With bullet length being the key in all these equations how would you account for a sabotted bullet?

I use the same sabot for two different weight bullets (250gr and 300gr). Clearly the 300gr bullet is longer... but it's not the bullet that is contacting the rifling, it's the sabot. Wouldn't the length of the bullet be irrelevant itself and the length of the sabot be the critical measurement? The sabot contacts the rifling the same (at least in my observation) regardless of whether I use the 250gr or 300gr bullet.


----------



## Watcher (Dec 31, 2008)

derekp1999 said:


> With bullet length being the key in all these equations how would you account for a sabotted bullet?
> 
> I use the same sabot for two different weight bullets (250gr and 300gr). Clearly the 300gr bullet is longer... but it's not the bullet that is contacting the rifling, it's the sabot. Wouldn't the length of the bullet be irrelevant itself and the length of the sabot be the critical measurement? The sabot contacts the rifling the same (at least in my observation) regardless of whether I use the 250gr or 300gr bullet.

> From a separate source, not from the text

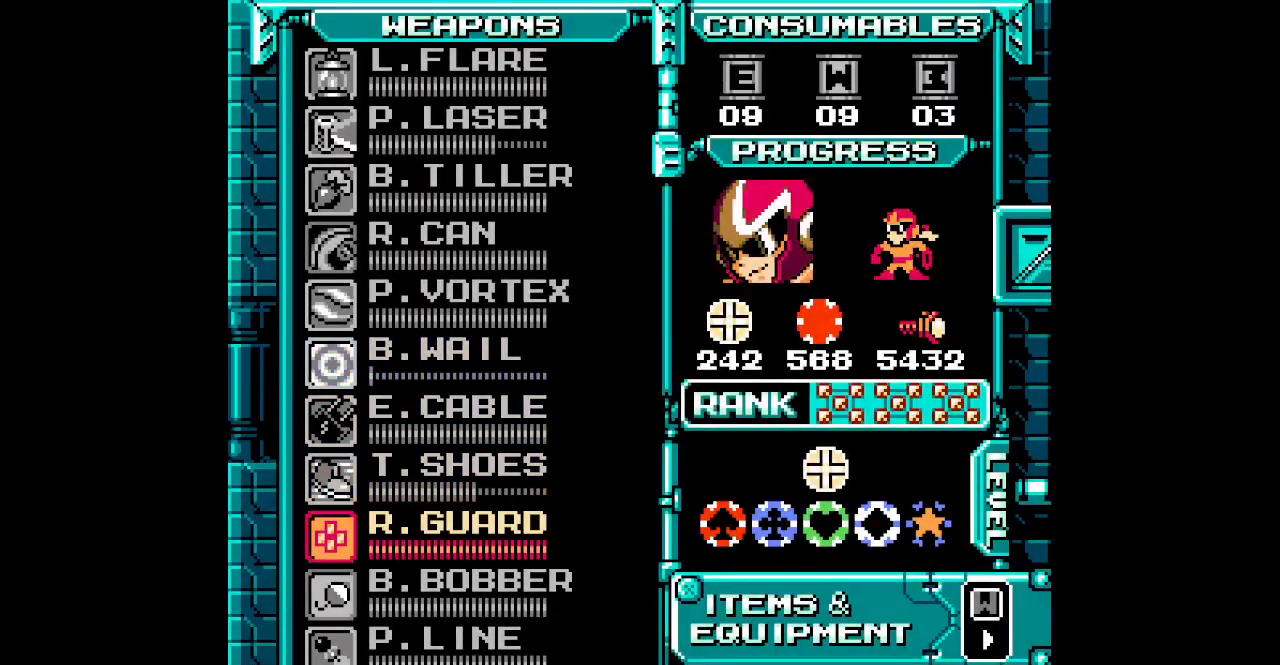
{"buttons": [], "events": [[17, "DPAD_DOWN", "up"], [333, "DPAD_UP", "down"], [433, "DPAD_UP", "up"]]}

No expert but the calculator I used ( http://kwk.us/twist.html ) required four inputs:
1) Bullet diameter
2) Bullet length
3) Muzzle velocity
4) Bullet Specific Gravity (given length, diameter, and specific gravity this somewhat factors bullet weight).

It's obviously not very sophisticated as ballistic coefficients, etc. are not considered. However, it gave the insight I was looking for.

The way I would interpret your question is that the sabot performs two primary functions: making a good tight gas seal behind the projectile and making good tight contact with the barrel's rifling to impart the spin. Because the sabot (theoretically) separates quickly after leaving the barrel, you've got your bullet at velocity with imparted spin so the effects of the sabot should not play a role in the calculation.

Once again, this stuff is all theoretical and based on pretty simple assumptions. 
Twice again, I'm no expert.

Two words - field testing.


----------